I am a firm believer of having smears, so on 25th January I had my smear done by my local nurse, thought nothing of it.

I was a little surpised how quick the results came back, but  again nothing to worry about, but due to admornal smear was refered to hospital.

So on 21st March off I go to Frimley Park Hosptal to see them where a copoloposy was done, everything was explained before they did the examiation, and even when you lying there I could not fault the dr or nurses. Was told results will be back in about 6 weeks time.

On 21st May a letter as awaiting for me, confirming that I was yet again required to be seen by hospital but this time a LTTEZ would have to be done, now this is when the doubt started.

13th June saw me back at hospital, same nurses and same dr, I just knew we were at the next stage, because the nurse kept asking me if I was ok, believe me keep asking I get frightened, again told results back in 6 weeks time.

Due to silly things going wrong at work and that another story, I went and saw my own gp and it turned out I was now very highly stressed and was promptly signed off work, I dont do stress, I dont do time out, but even now I releaised something had to give, so I took my gp adviced and had the next 17 days off work.

On 8th July whilst at home feeling a little better I received a call that would put my life on hold, it was from Frimley Park Hospital, advising me I would need to be seen by the dr next Tuesday and I need to bring someone with me. Boy was I glad I was not at work.

So on Tuesday 12th July it was confirmed I had Cervix Cancer with interesting problems, beieve me I never do anything straight forward, I have stage 1a but it might be 1b, as it not in the same place, it not the right depth / length to be 1a, so my dr is going to take a second opion.

Anonymous
  • FormerMember
    FormerMember

    Hello everyone - I'm Toni. My story sounds so much like many of those I've just read. It's true that this is a club that no-one wants to be a member of, but oh boy was I glad to find it. I wasn't told to take anyone with me when I got the diagnosis last Thursday, and have pretty much been on my own with my thoughts since then.

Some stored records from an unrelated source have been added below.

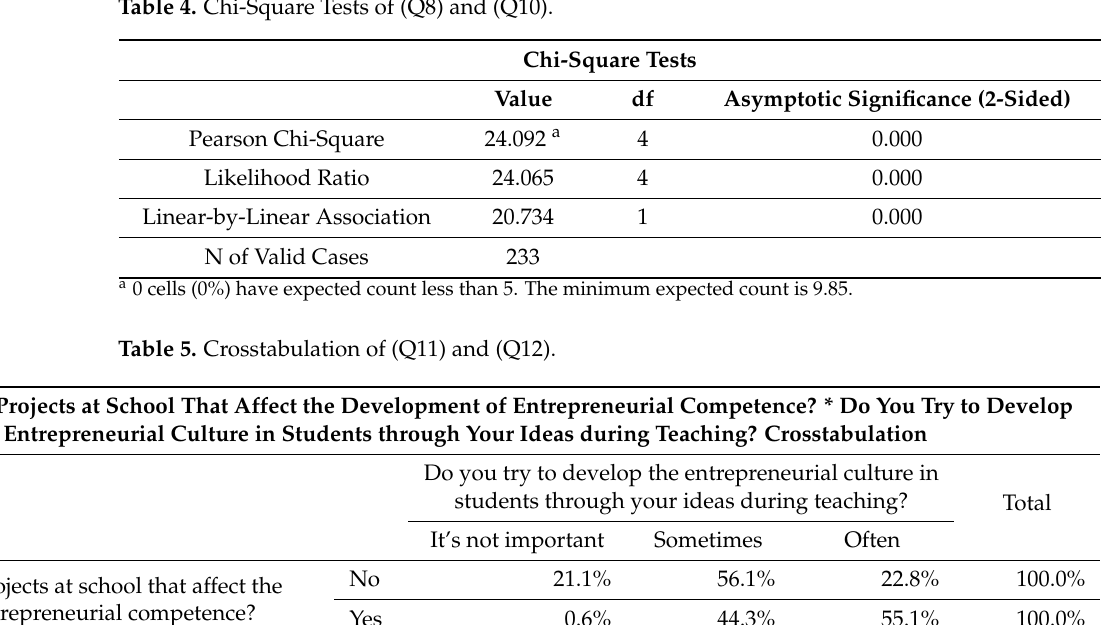
Table 4. Chi-Square Tests of (Q8) and (Q10).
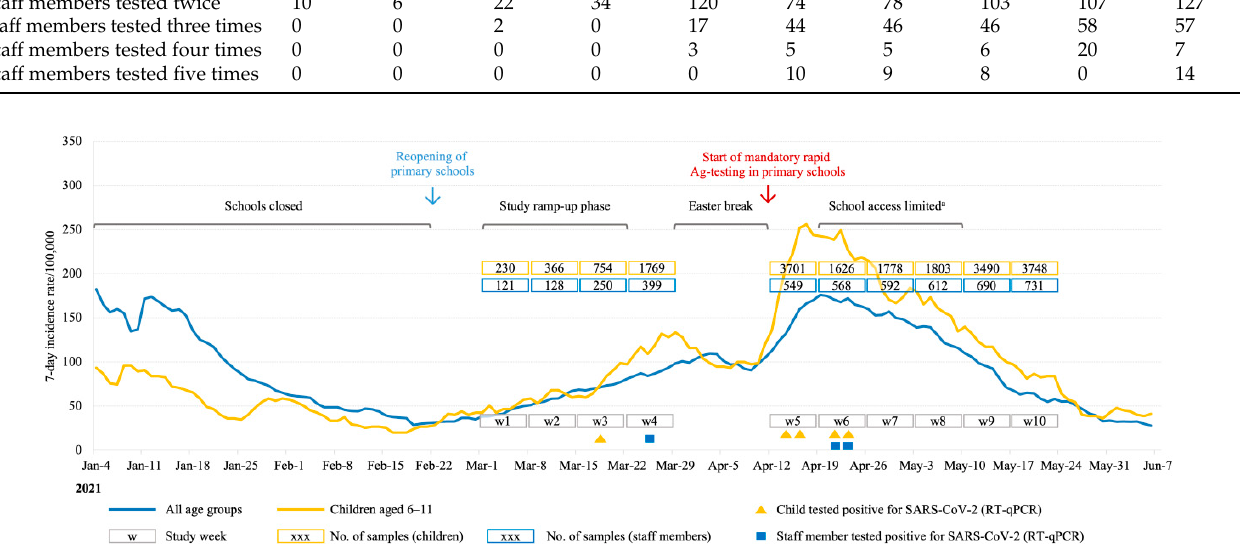
Figure 1. Pandemic activity and timeline of the Münchner Virenwächter 3.0 surveillance study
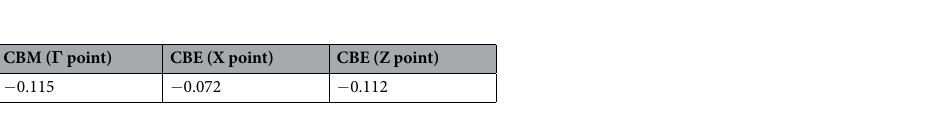
Table 1. The energy eigenvalues (in unit of eV) of CBM and two CBEs of Hf 0.5 Zr 0.5 NiSn 0.98 Sb 0.02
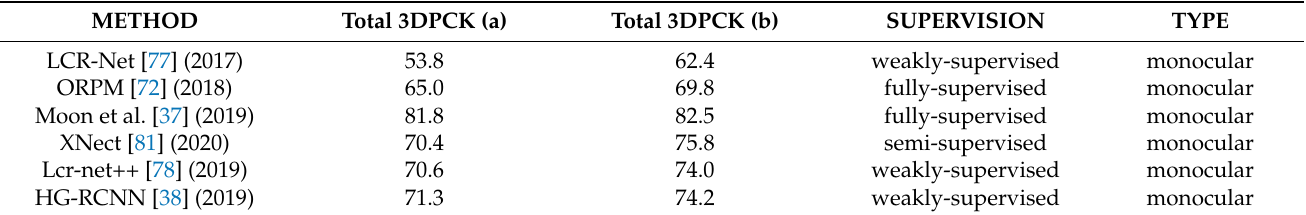
Table 4. Summary of the state-of-the-art multi-person 3D pose estimation methods on MuPoTS-3D dataset.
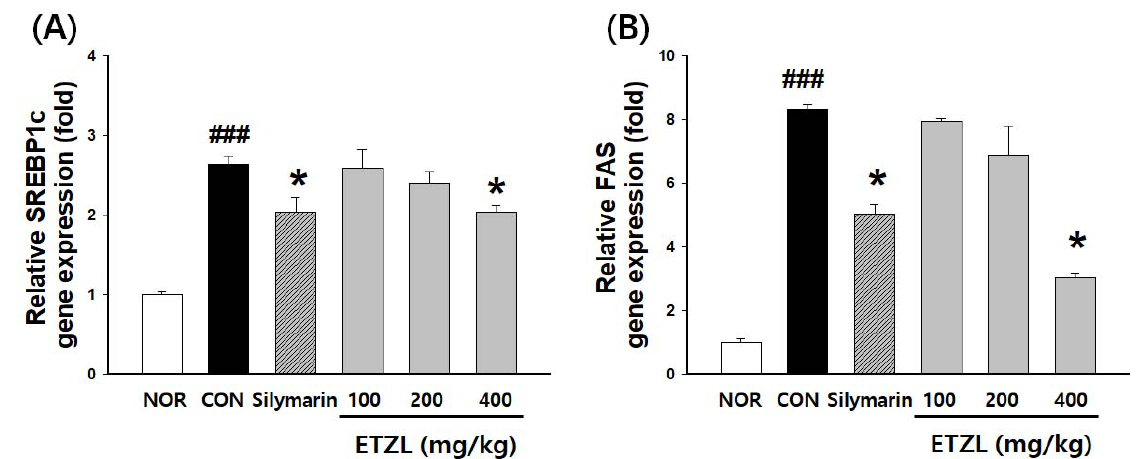
Figure 8. Effects of ETZL on mRNA of lipogenesis related genes in liver tissue of binge rats. mRNA expression level of: ( A ) SREBP-1c, ( B ) FAS in the liver. SD rats (male, 7 weeks, n = 3 rats per group) were used. Rats in the alcohol group were administered 5 g/kg alcohol intragastrically every 12 h for a total of 3 doses. ETZL was orally administered at 100 , 200, or 400 mg/kg, 30 min before alcohol administration. Control animals received an identical volume of the vehicle. The positive control was gavaged with silymarin (50 mg/kg). Then, lipogenesis-related genes were measured. Values are expressed as mean ± SD. Significant differences compared with the normal (NOR) are indicated by ### p < 0.001. Significant differences compared with the control (CON) are indicated by * p <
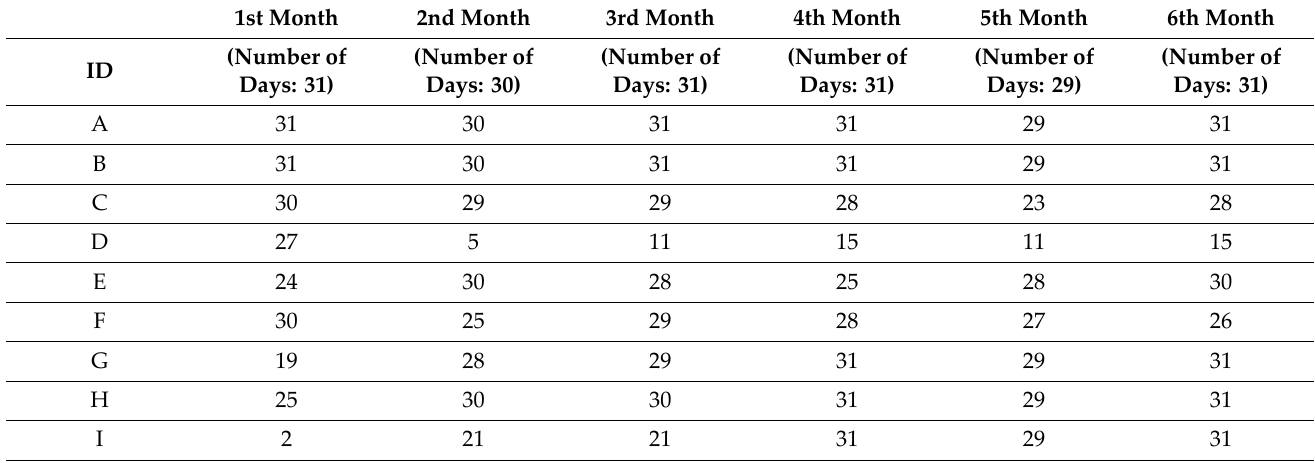
Table 2. Number of days the participants used the communication application (app).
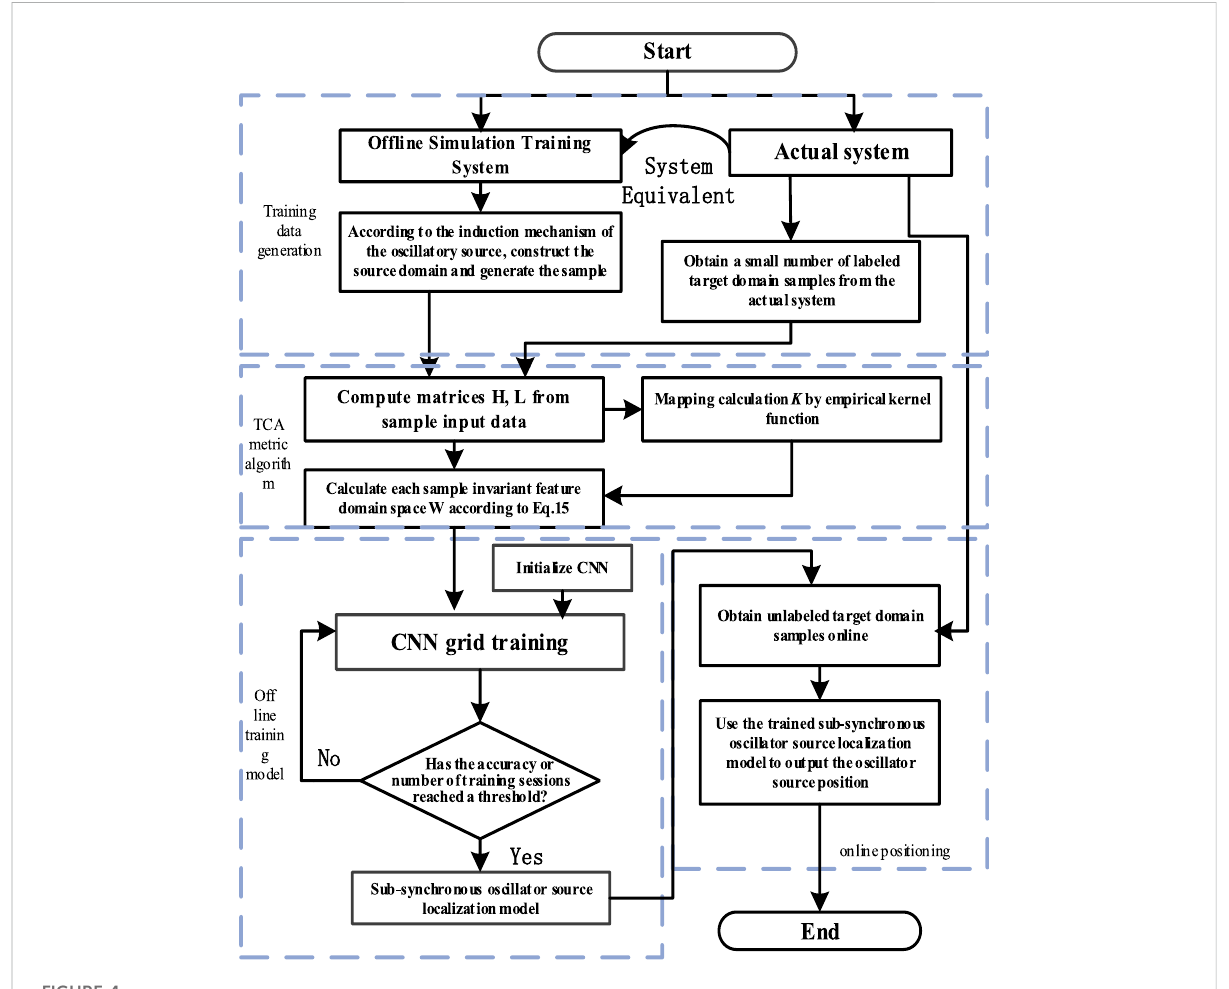
FIGURE 4 Single-machine equivalent model of the grid-connected wind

My son's away at the moment and I've been divorced for years. Still, when it comes to something like this, I guess the only poeple you can really talk to who will understand how you feel are people like you lovely ladies who are in the same / similar situation.

    I look forward to checking in as often as possible and catching up on everyone's news.

    I have to go to talk to the team at UCL tomorrow and that can't come soon enough for me. I just want more information.